Record excerpts START

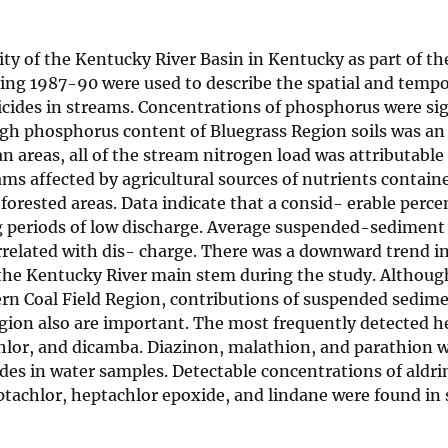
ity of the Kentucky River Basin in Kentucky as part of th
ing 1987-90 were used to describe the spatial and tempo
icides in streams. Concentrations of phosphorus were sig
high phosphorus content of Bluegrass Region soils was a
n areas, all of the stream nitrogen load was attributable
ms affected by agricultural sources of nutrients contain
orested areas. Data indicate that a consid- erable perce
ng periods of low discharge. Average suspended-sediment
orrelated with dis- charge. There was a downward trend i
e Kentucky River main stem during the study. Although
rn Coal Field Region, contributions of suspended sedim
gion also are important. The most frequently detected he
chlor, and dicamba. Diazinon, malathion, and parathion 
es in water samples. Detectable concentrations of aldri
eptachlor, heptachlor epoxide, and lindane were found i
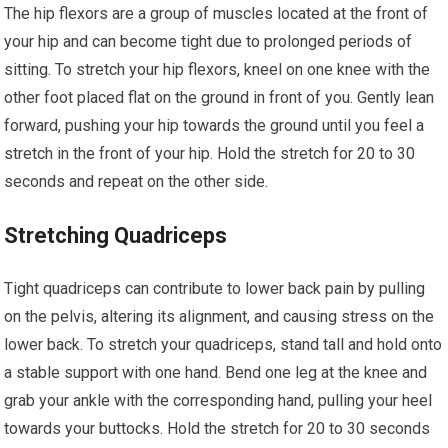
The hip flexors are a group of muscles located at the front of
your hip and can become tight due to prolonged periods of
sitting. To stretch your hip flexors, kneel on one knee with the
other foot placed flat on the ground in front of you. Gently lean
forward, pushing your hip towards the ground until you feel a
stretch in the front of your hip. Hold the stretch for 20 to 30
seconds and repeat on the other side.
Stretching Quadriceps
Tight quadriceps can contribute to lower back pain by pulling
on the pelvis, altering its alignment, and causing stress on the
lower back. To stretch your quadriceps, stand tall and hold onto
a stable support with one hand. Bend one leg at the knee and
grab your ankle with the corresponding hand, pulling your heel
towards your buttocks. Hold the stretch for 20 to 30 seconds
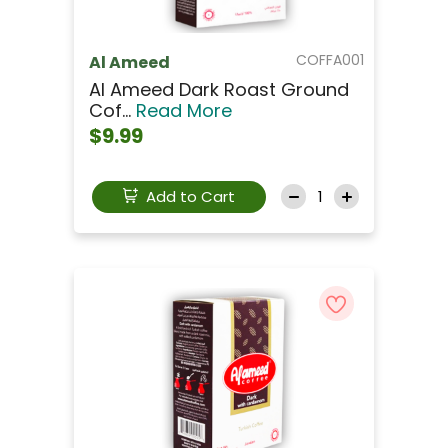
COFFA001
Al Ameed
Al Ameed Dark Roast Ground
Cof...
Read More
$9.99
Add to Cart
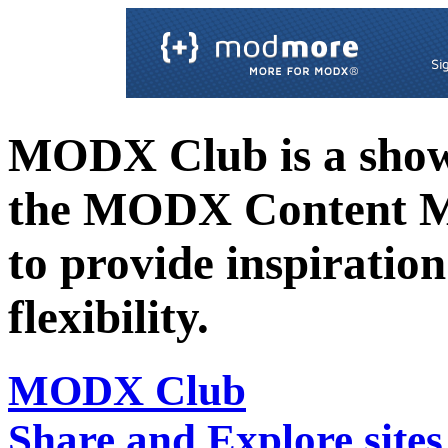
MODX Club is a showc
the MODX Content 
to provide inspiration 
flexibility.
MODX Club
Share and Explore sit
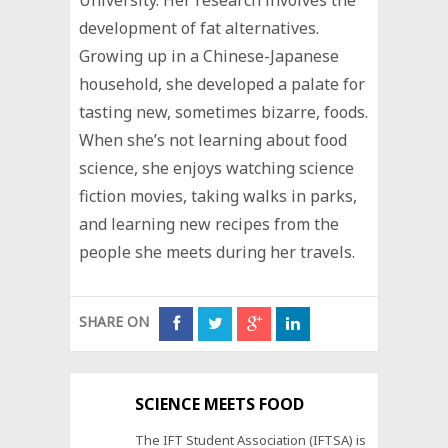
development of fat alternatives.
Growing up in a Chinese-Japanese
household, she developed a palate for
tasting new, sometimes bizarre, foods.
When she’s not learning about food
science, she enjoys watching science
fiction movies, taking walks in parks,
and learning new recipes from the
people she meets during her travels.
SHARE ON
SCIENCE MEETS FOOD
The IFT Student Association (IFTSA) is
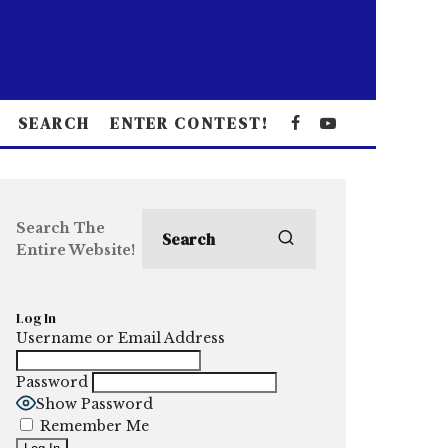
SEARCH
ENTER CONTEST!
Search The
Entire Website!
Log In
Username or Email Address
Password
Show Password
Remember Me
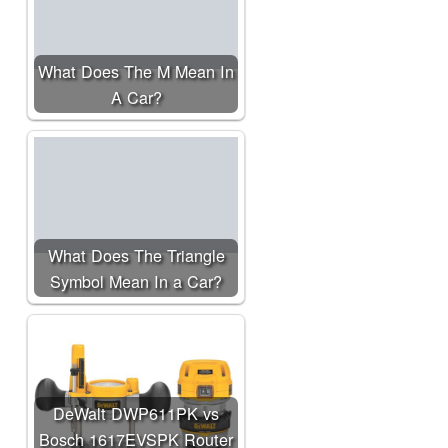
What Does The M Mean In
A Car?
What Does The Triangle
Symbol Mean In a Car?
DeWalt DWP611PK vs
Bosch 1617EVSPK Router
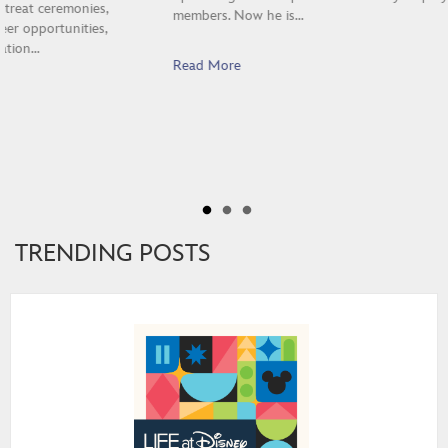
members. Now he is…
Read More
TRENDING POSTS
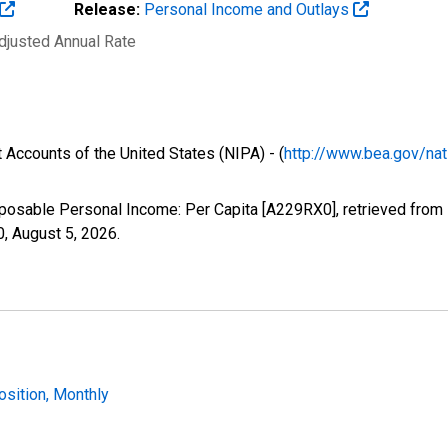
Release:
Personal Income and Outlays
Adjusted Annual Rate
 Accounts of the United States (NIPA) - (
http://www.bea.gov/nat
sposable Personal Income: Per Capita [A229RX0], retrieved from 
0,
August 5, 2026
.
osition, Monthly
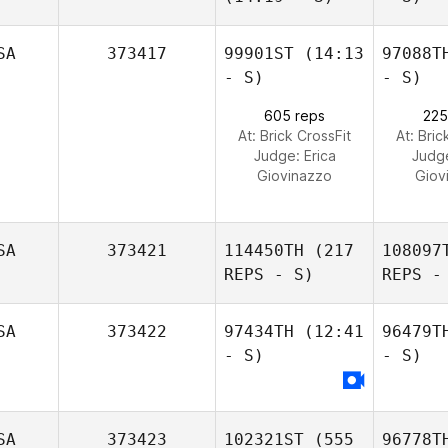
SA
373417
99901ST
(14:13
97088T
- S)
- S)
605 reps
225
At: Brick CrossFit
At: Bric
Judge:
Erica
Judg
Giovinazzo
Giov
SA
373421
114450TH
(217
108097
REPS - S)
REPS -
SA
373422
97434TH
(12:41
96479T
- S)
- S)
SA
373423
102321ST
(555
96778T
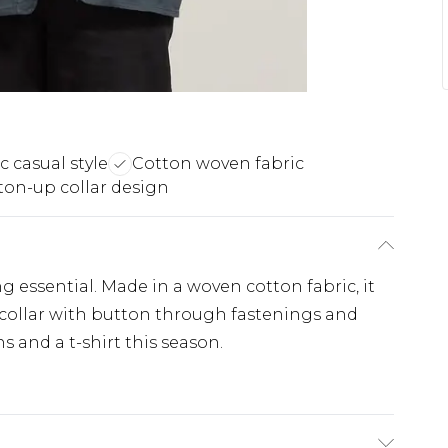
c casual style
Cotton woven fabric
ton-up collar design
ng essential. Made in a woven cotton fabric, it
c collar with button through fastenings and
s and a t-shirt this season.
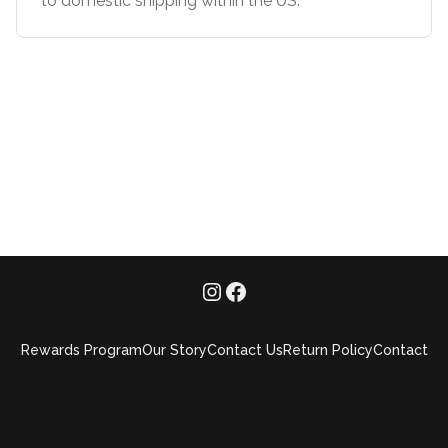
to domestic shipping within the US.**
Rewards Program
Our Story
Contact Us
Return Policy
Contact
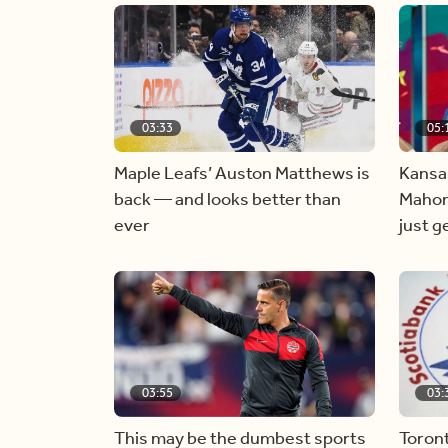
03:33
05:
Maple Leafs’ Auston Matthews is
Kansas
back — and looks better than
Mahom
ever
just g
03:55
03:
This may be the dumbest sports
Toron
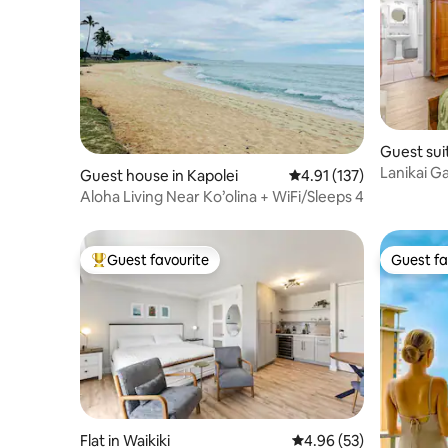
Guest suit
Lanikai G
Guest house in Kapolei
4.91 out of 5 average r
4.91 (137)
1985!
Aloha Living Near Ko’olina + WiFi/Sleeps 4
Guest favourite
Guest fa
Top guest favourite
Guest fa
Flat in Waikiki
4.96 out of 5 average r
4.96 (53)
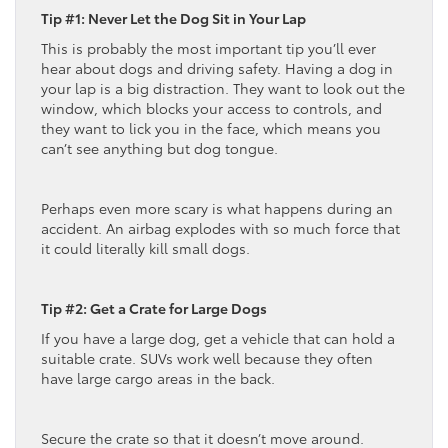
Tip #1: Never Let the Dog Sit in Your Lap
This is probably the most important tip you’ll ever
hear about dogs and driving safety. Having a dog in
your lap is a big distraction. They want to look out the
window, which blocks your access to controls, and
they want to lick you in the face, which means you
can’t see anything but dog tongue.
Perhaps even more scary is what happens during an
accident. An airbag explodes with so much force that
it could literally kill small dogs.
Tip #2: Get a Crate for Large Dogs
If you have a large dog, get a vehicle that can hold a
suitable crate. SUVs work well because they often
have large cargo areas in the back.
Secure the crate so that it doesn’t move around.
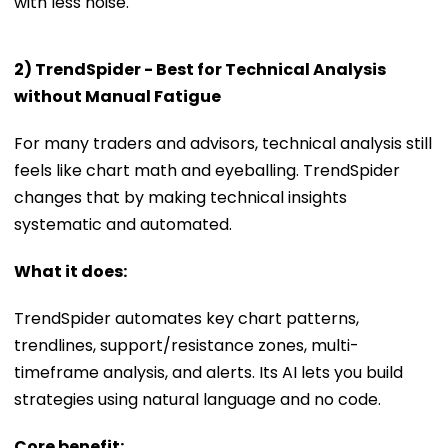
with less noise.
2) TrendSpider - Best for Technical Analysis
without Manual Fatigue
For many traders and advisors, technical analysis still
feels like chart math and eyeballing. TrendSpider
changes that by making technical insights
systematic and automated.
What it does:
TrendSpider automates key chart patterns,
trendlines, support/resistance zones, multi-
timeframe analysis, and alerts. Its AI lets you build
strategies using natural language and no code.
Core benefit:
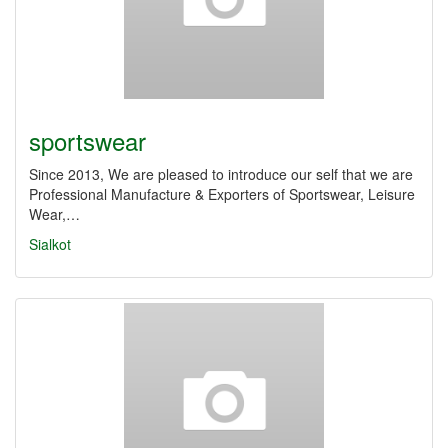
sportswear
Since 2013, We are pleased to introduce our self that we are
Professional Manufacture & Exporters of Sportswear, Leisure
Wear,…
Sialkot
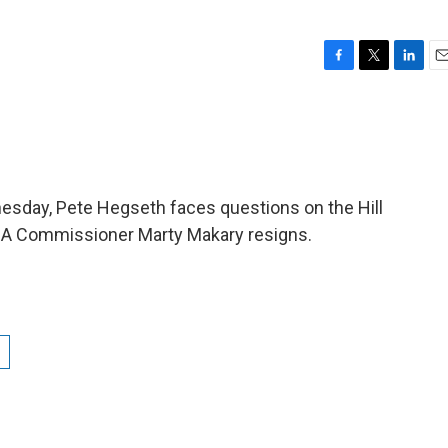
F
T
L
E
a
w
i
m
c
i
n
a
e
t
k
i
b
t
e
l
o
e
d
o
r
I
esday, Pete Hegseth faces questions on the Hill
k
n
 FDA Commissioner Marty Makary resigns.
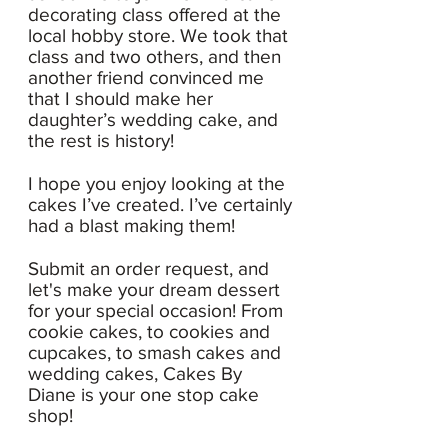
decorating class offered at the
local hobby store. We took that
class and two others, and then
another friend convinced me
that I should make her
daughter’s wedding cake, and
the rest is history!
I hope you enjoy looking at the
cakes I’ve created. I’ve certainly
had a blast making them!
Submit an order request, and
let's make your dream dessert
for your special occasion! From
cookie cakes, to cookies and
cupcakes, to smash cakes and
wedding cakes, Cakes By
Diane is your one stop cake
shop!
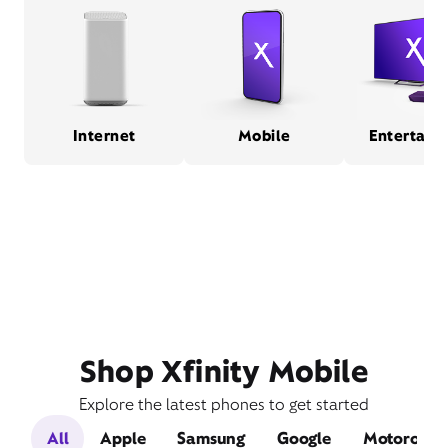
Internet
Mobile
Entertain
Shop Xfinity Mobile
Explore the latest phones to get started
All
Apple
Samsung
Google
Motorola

Record excerpts END

Problem details =
Give the lines above as a Markdown table with two columns, Row and Text, numbering each row and omitting blank lines. Leave the pictures out of the answer.

Completed task =
| Row | Text |
|---|---|
| 1 | ity of the Kentucky River Basin in Kentucky as part of th |
| 2 | ing 1987-90 were used to describe the spatial and tempo |
| 3 | icides in streams. Concentrations of phosphorus were sig |
| 4 | high phosphorus content of Bluegrass Region soils was a |
| 5 | n areas, all of the stream nitrogen load was attributable |
| 6 | ms affected by agricultural sources of nutrients contain |
| 7 | orested areas. Data indicate that a consid- erable perce |
| 8 | ng periods of low discharge. Average suspended-sediment |
| 9 | orrelated with dis- charge. There was a downward trend i |
| 10 | e Kentucky River main stem during the study. Although |
| 11 | rn Coal Field Region, contributions of suspended sedim |
| 12 | gion also are important. The most frequently detected he |
| 13 | chlor, and dicamba. Diazinon, malathion, and parathion  |
| 14 | es in water samples. Detectable concentrations of aldri |
| 15 | eptachlor, heptachlor epoxide, and lindane were found i |
| 16 | The hip flexors are a group of muscles located at the front of |
| 17 | your hip and can become tight due to prolonged periods of |
| 18 | sitting. To stretch your hip flexors, kneel on one knee with the |
| 19 | other foot placed flat on the ground in front of you. Gently lean |
| 20 | forward, pushing your hip towards the ground until you feel a |
| 21 | stretch in the front of your hip. Hold the stretch for 20 to 30 |
| 22 | seconds and repeat on the other side. |
| 23 | Stretching Quadriceps |
| 24 | Tight quadriceps can contribute to lower back pain by pulling |
| 25 | on the pelvis, altering its alignment, and causing stress on the |
| 26 | lower back. To stretch your quadriceps, stand tall and hold onto |
| 27 | a stable support with one hand. Bend one leg at the knee and |
| 28 | grab your ankle with the corresponding hand, pulling your heel |
| 29 | towards your buttocks. Hold the stretch for 20 to 30 seconds |
| 30 | COFFA001 |
| 31 | Al Ameed |
| 32 | Al Ameed Dark Roast Ground |
| 33 | Cof... |
| 34 | Read More |
| 35 | $9.99 |
| 36 | Add to Cart |
| 37 | MODX Club is a showc |
| 38 | the MODX Content  |
| 39 | to provide inspiration  |
| 40 | flexibility. |
| 41 | MODX Club |
| 42 | Share and Explore sit |
| 43 | development of fat alternatives. |
| 44 | Growing up in a Chinese-Japanese |
| 45 | household, she developed a palate for |
| 46 | tasting new, sometimes bizarre, foods. |
| 47 | When she’s not learning about food |
| 48 | science, she enjoys watching science |
| 49 | fiction movies, taking walks in parks, |
| 50 | and learning new recipes from the |
| 51 | people she meets during her travels. |
| 52 | SHARE ON |
| 53 | SCIENCE MEETS FOOD |
| 54 | The IFT Student Association (IFTSA) is |
| 55 | SEARCH |
| 56 | ENTER CONTEST! |
| 57 | Search The |
| 58 | Entire Website! |
| 59 | Log In |
| 60 | Username or Email Address |
| 61 | Password |
| 62 | Show Password |
| 63 | Remember Me |
| 64 | What Does The M Mean In |
| 65 | A Car? |
| 66 | What Does The Triangle |
| 67 | Symbol Mean In a Car? |
| 68 | DeWalt DWP611PK vs |
| 69 | Bosch 1617EVSPK Router |
| 70 | members. Now he is… |
| 71 | Read More |
| 72 | TRENDING POSTS |
| 73 | Release: |
| 74 | Personal Income and Outlays |
| 75 | Adjusted Annual Rate |
| 76 |  Accounts of the United States (NIPA) - ( |
| 77 | http://www.bea.gov/nat |
| 78 | sposable Personal Income: Per Capita [A229RX0], retrieved from  |
| 79 | 0, |
| 80 | August 5, 2026 |
| 81 | . |
| 82 | osition, Monthly |
| 83 | SA |
| 84 | 373417 |
| 85 | 99901ST |
| 86 | (14:13 |
| 87 | 97088T |
| 88 | - S) |
| 89 | - S) |
| 90 | 605 reps |
| 91 | 225 |
| 92 | At: Brick CrossFit |
| 93 | At: Bric |
| 94 | Judge: |
| 95 | Erica |
| 96 | Judg |
| 97 | Giovinazzo |
| 98 | Giov |
| 99 | SA |
| 100 | 373421 |
| 101 | 114450TH |
| 102 | (217 |
| 103 | 108097 |
| 104 | REPS - S) |
| 105 | REPS - |
| 106 | SA |
| 107 | 373422 |
| 108 | 97434TH |
| 109 | (12:41 |
| 110 | 96479T |
| 111 | - S) |
| 112 | - S) |
| 113 | SA |
| 114 | 373423 |
| 115 | 102321ST |
| 116 | (555 |
| 117 | 96778T |
| 118 | c casual style |
| 119 | Cotton woven fabric |
| 120 | ton-up collar design |
| 121 | ng essential. Made in a woven cotton fabric, it |
| 122 | c collar with button through fastenings and |
| 123 | s and a t-shirt this season. |
| 124 | to domestic shipping within the US.** |
| 125 | Rewards Program |
| 126 | Our Story |
| 127 | Contact Us |
| 128 | Return Policy |
| 129 | Contact |
| 130 | 03:33 |
| 131 | 05: |
| 132 | Maple Leafs’ Auston Matthews is |
| 133 | Kansas |
| 134 | back — and looks better than |
| 135 | Mahom |
| 136 | ever |
| 137 | just g |
| 138 | 03:55 |
| 139 | 03: |
| 140 | This may be the dumbest sports |
| 141 | Toron |
| 142 | Guest suit |
| 143 | Lanikai G |
| 144 | Guest house in Kapolei |
| 145 | 4.91 out of 5 average r |
| 146 | 4.91 (137) |
| 147 | 1985! |
| 148 | Aloha Living Near Ko’olina + WiFi/Sleeps 4 |
| 149 | Guest favourite |
| 150 | Guest fa |
| 151 | Top guest favourite |
| 152 | Guest fa |
| 153 | Flat in Waikiki |
| 154 | 4.96 out of 5 average r |
| 155 | 4.96 (53) |
| 156 | Tip #1: Never Let the Dog Sit in Your Lap |
| 157 | This is probably the most important tip you’ll ever |
| 158 | hear about dogs and driving safety. Having a dog in |
| 159 | your lap is a big distraction. They want to look out the |
| 160 | window, which blocks your access to controls, and |
| 161 | they want to lick you in the face, which means you |
| 162 | can’t see anything but dog tongue. |
| 163 | Perhaps even more scary is what happens during an |
| 164 | accident. An airbag explodes with so much force that |
| 165 | it could literally kill small dogs. |
| 166 | Tip #2: Get a Crate for Large Dogs |
| 167 | If you have a large dog, get a vehicle that can hold a |
| 168 | suitable crate. SUVs work well because they often |
| 169 | have large cargo areas in the back. |
| 170 | Secure the crate so that it doesn’t move around. |
| 171 | with less noise. |
| 172 | 2) TrendSpider - Best for Technical Analysis |
| 173 | without Manual Fatigue |
| 174 | For many traders and advisors, technical analysis still |
| 175 | feels like chart math and eyeballing. TrendSpider |
| 176 | changes that by making technical insights |
| 177 | systematic and automated. |
| 178 | What it does: |
| 179 | TrendSpider automates key chart patterns, |
| 180 | trendlines, support/resistance zones, multi- |
| 181 | timeframe analysis, and alerts. Its AI lets you build |
| 182 | strategies using natural language and no code. |
| 183 | Core benefit: |
| 184 | sportswear |
| 185 | Since 2013, We are pleased to introduce our self that we are |
| 186 | Professional Manufacture & Exporters of Sportswear, Leisure |
| 187 | Wear,… |
| 188 | Sialkot |
| 189 | F |
| 190 | T |
| 191 | L |
| 192 | E |
| 193 | a |
| 194 | w |
| 195 | i |
| 196 | m |
| 197 | c |
| 198 | i |
| 199 | n |
| 200 | a |
| 201 | e |
| 202 | t |
| 203 | k |
| 204 | i |
| 205 | b |
| 206 | t |
| 207 | e |
| 208 | l |
| 209 | o |
| 210 | e |
| 211 | d |
| 212 | o |
| 213 | r |
| 214 | I |
| 215 | esday, Pete Hegseth faces questions on the Hill |
| 216 | k |
| 217 | n |
| 218 |  FDA Commissioner Marty Makary resigns. |
| 219 | decorating class offered at the |
| 220 | local hobby store. We took that |
| 221 | class and two others, and then |
| 222 | another friend convinced me |
| 223 | that I should make her |
| 224 | daughter’s wedding cake, and |
| 225 | the rest is history! |
| 226 | I hope you enjoy looking at the |
| 227 | cakes I’ve created. I’ve certainly |
| 228 | had a blast making them! |
| 229 | Submit an order request, and |
| 230 | let's make your dream dessert |
| 231 | for your special occasion! From |
| 232 | cookie cakes, to cookies and |
| 233 | cupcakes, to smash cakes and |
| 234 | wedding cakes, Cakes By |
| 235 | Diane is your one stop cake |
| 236 | shop! |
| 237 | Internet |
| 238 | Mobile |
| 239 | Entertain |
| 240 | Shop Xfinity Mobile |
| 241 | Explore the latest phones to get started |
| 242 | All |
| 243 | Apple |
| 244 | Samsung |
| 245 | Google |
| 246 | Motorola |